REP. JUDY CHU: Well, it's been a horrific 24 hours. People were so fearful and anxious about an active shooter being out there in the community. But finally, there was relief when he was found and surrounded by law enforcement, causing him to shoot himself. So my message to the community is: You are safe, there is no more active shooter. And it's so important for people to heal and to go to the Lunar New Year celebrations that they have been looking forward to all year long. So it's not going to be easy, but yes, we are beginning the healing process.
GMA 3: Again, our condolences to you and your community there. The suspect is seen stopping at a second dance studio in neighboring Alhambra.
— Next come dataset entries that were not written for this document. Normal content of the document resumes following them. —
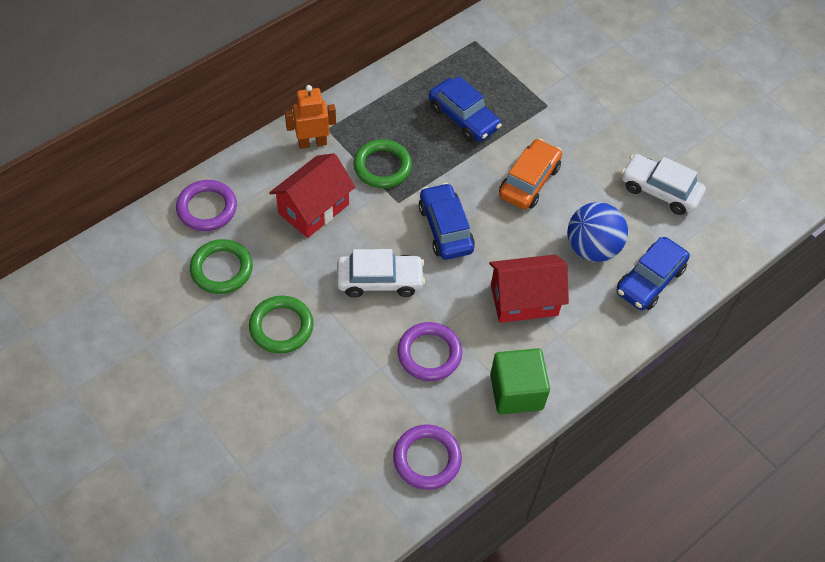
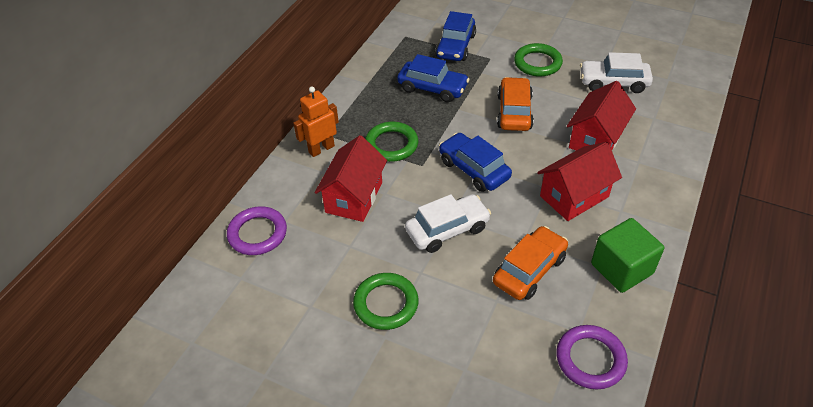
camera: 20 degrees left, 10 degrees down
green ring [190,239,253,294] -> green ring moved to [514,43,563,77]
purple ring [397,322,462,381] -> orange car [493,226,568,300]
blue ball [568,202,628,262] -> red house [567,81,636,151]
blue car [616,237,690,310] -> blue car moved to [435,11,476,61]

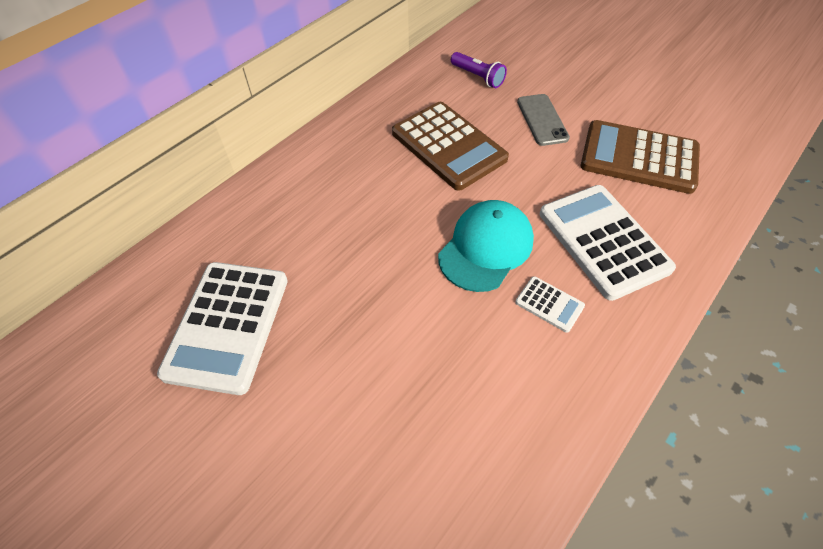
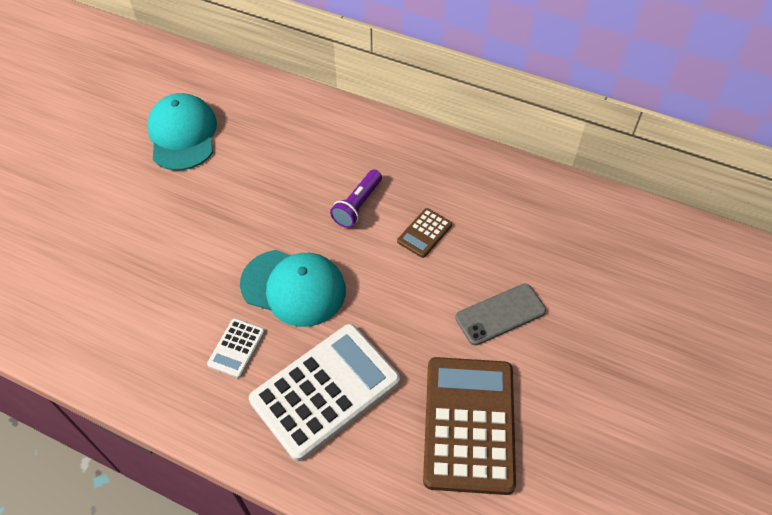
camera: 75 degrees right, 0 degrees up
white calculator [157,262,288,395] -> turquoise cap [147,93,217,170]
brown calculator [392,102,509,191] -> brown calculator [397,208,452,258], size x0.45
purple flashlight [451,52,507,88] -> purple flashlight moved to [330,170,382,228]

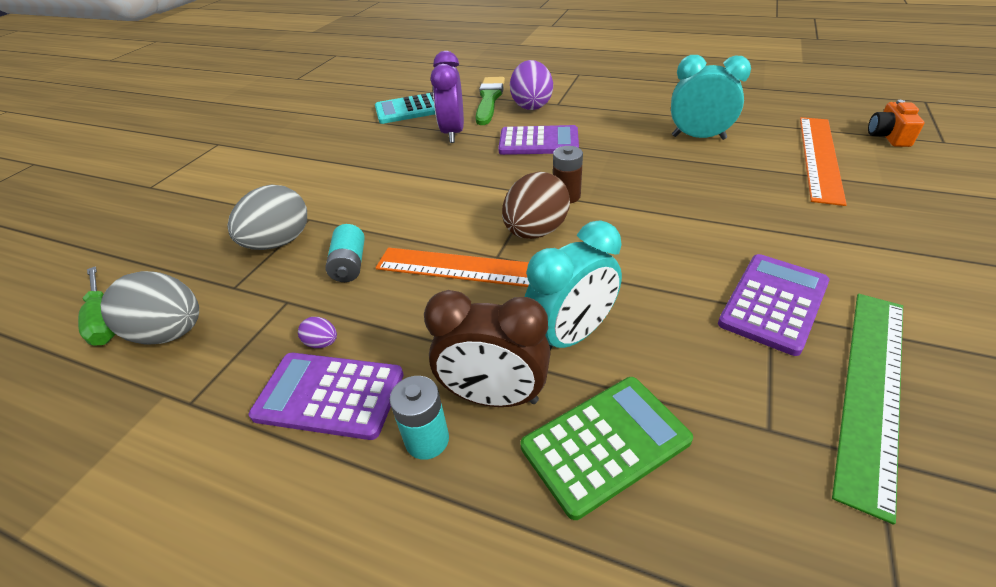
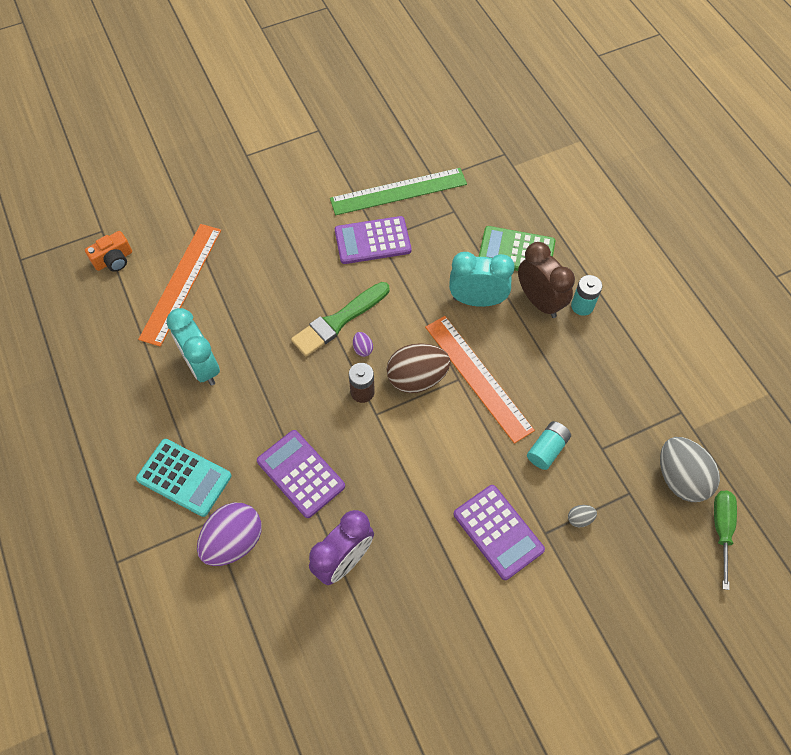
camera: 140 degrees left, 20 degrees up
grey egg [227,185,307,250] -> grey egg [568,505,597,527], size x0.42
purple calculator [249,353,404,440] -> purple calculator moved to [454,485,545,580]
purple egg [298,317,337,348] -> purple egg moved to [353,332,373,357]
turquoise calculator [375,92,435,124] -> turquoise calculator moved to [136,439,231,517]
green brush [476,77,505,125] -> green brush moved to [291,282,389,357]
orange ruler [800,117,847,206] -> orange ruler turned 45 degrees counterclockwise [138,224,221,347]

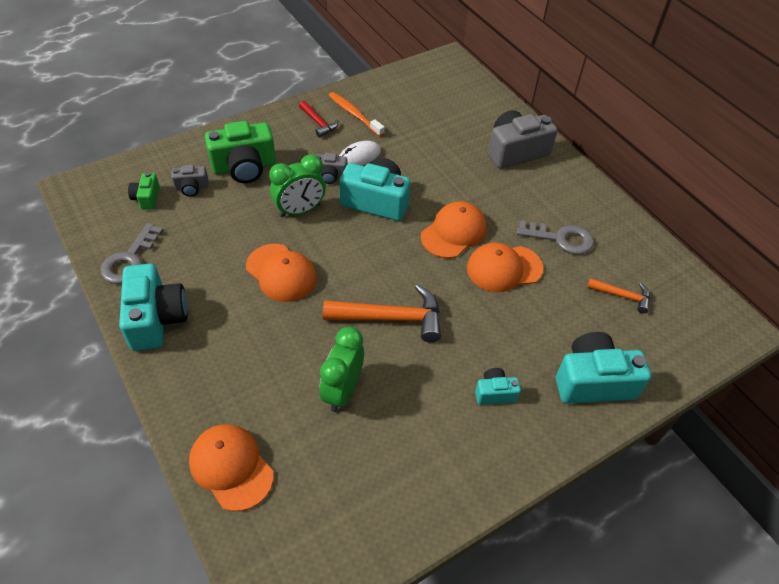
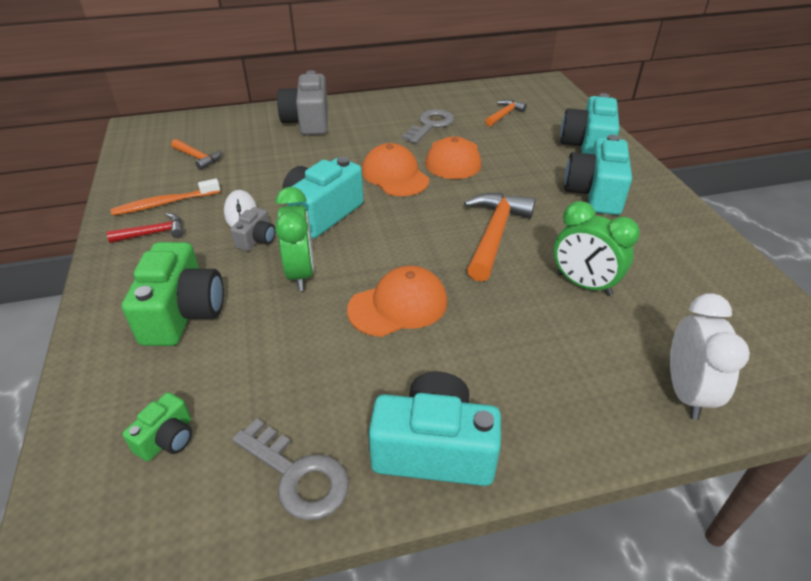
camera: 70 degrees left, 10 degrees down
green camera [128,172,160,210] -> green camera turned 75 degrees counterclockwise [123,392,192,461]
grey camera [171,165,208,197] -> none
orange cap [189,424,274,511] -> white clock [670,293,750,420]
turquoise camera [475,368,521,405] -> turquoise camera [564,135,632,215], size x1.97
none -> orange hammer [171,139,221,170]

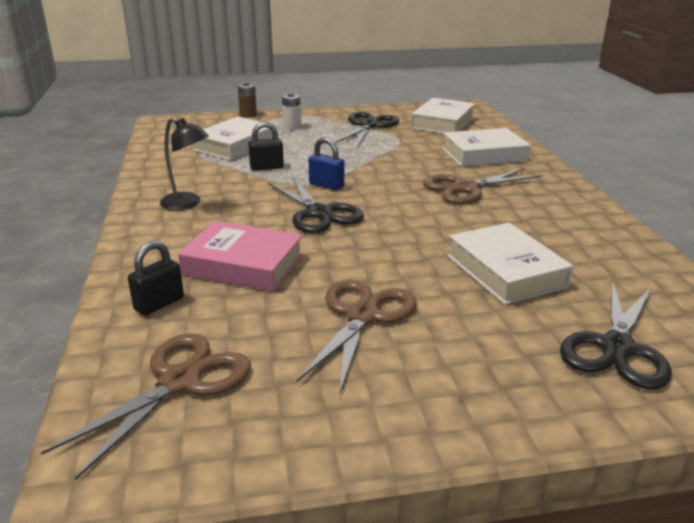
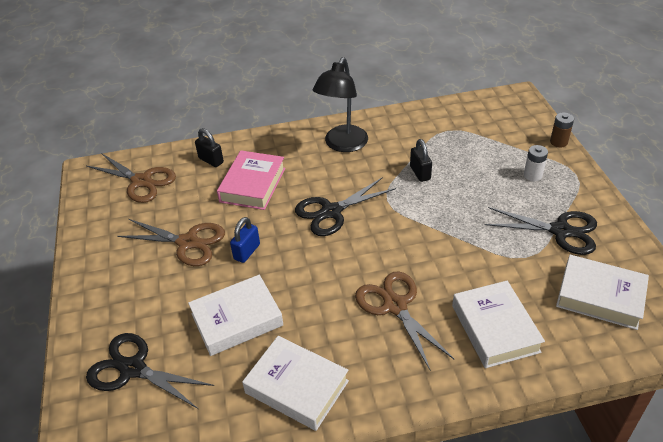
camera: 90 degrees right, 15 degrees up
black lamp [160,118,209,210] -> black lamp [313,57,368,152], size x1.52
white book [193,117,275,160] -> white book moved to [242,336,349,431]
blue padlock [308,137,344,190] -> blue padlock moved to [230,217,260,263]

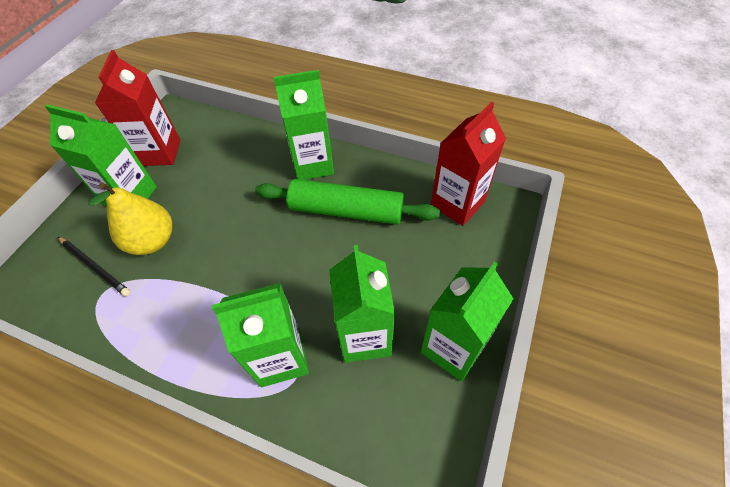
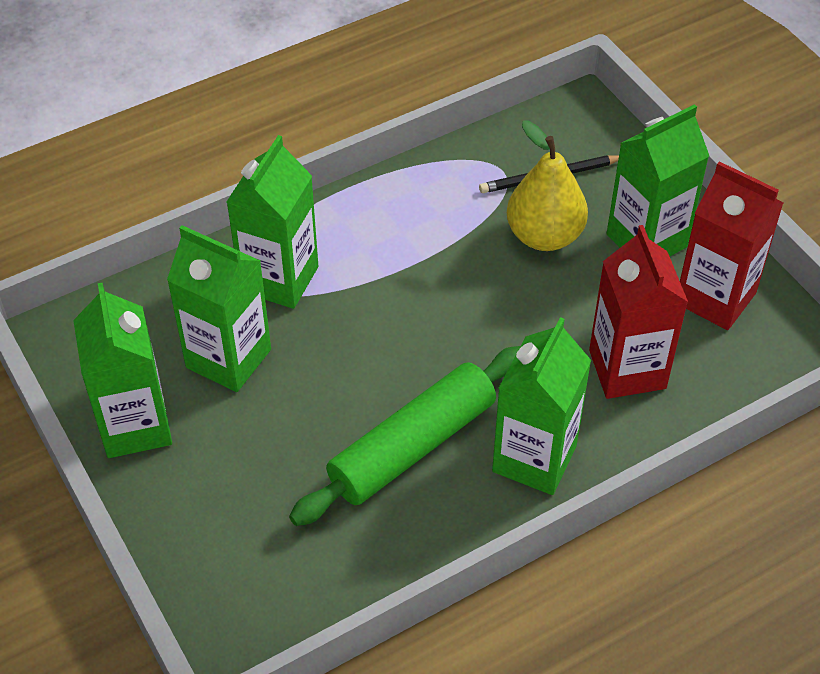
camera: 125 degrees right, 5 degrees down
red carton [431,102,506,226] -> red carton moved to [589,225,688,399]

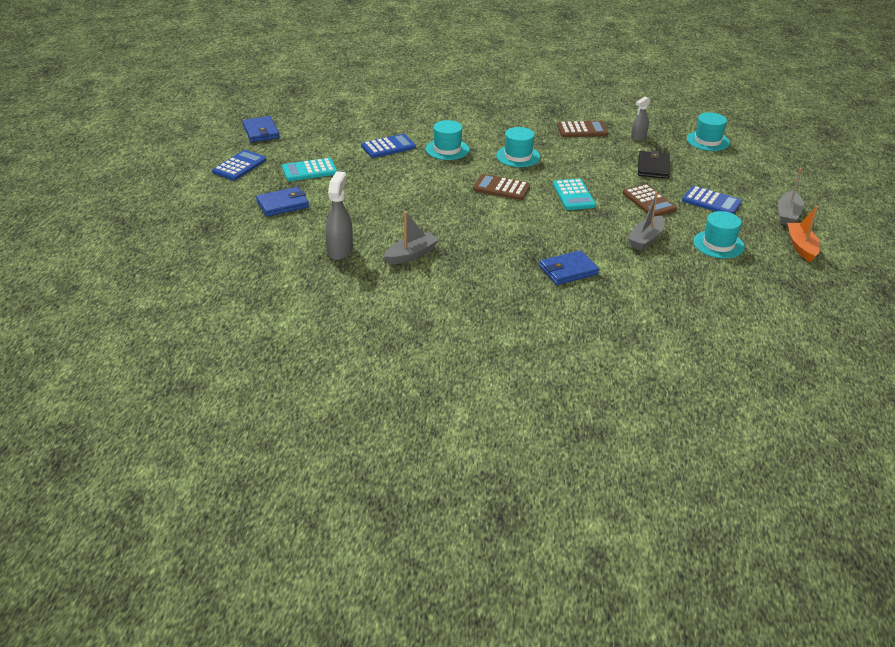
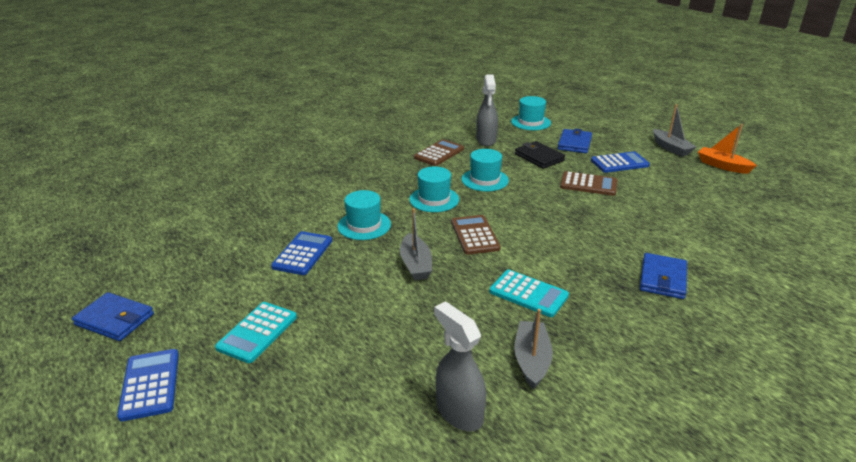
camera: 45 degrees left, 5 degrees down
blue wallet [256,187,309,217] -> blue wallet moved to [558,128,592,153]
brown calculator [473,174,530,200] -> brown calculator turned 105 degrees clockwise [451,215,501,255]
turquoise calculator [553,179,596,210] -> turquoise calculator moved to [489,270,569,317]
grey boat [628,191,665,251] -> grey boat moved to [400,208,432,281]
grey spray bottle [631,96,650,141] -> grey spray bottle [476,75,498,146], size x1.56
turquoise hat [693,211,745,259] -> turquoise hat moved to [461,149,509,191]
An individual there was able to disarm and preventing more harm. We don't know the suspect's motives just yet, but how important is it to you and the community that we find out?
CHU: I have many questions in my mind. I want to know what the motive is. I want to know whether he had a mental problem. I do understand that he does not have a criminal history, but I also want to know what the weapons were, whether they were illegal and then how he got them. And so we need to see what his background is.
What caused him to target the people? We do not know. Nonetheless, for him to do this right after we had our opening celebration of Lunar New Year was just horrific. There were thousands of people that were only one block away celebrating the -- this -- this very, very important holiday. And we had so many elected officials. It was a joyous time that immediately turned to tragedy.
GMA 3: The Asian American community has really experienced so much trauma by violent crimes, especially during the pandemic [in] the last few years. There were some early worries that this might be a hate crime, and while the suspect was an Asian man, we don't know his motive just yet. What does it say that this was the first thought that came to a lot of people's minds after an incident like this?
CHU: Well, the feelings of Asian Americans are very raw right now because we've just come from three years of anti-Asian hate due to COVID and there have been 11,500 anti-Asian hate crimes and incidents. There were so many incidents that we heard about at one point that every AAPI who walked out on the sidewalk wondered, will I be next? And so when those of us heard about this shooting, the first thing that came to our minds was, was this an anti-Asian hate crime? Well, it wasn't. But still, the tragedy is overwhelming and these 10 lives should not have been lost, and especially at a time that should have been so joyous and should have been celebratory.
In fact, the reason that everybody was so enthusiastic about this Lunar New Year is that it was on hiatus for three years due to COVID. This was the first time it was being done in three years where everybody was together and in person. So it should have been a wonderful time for our community.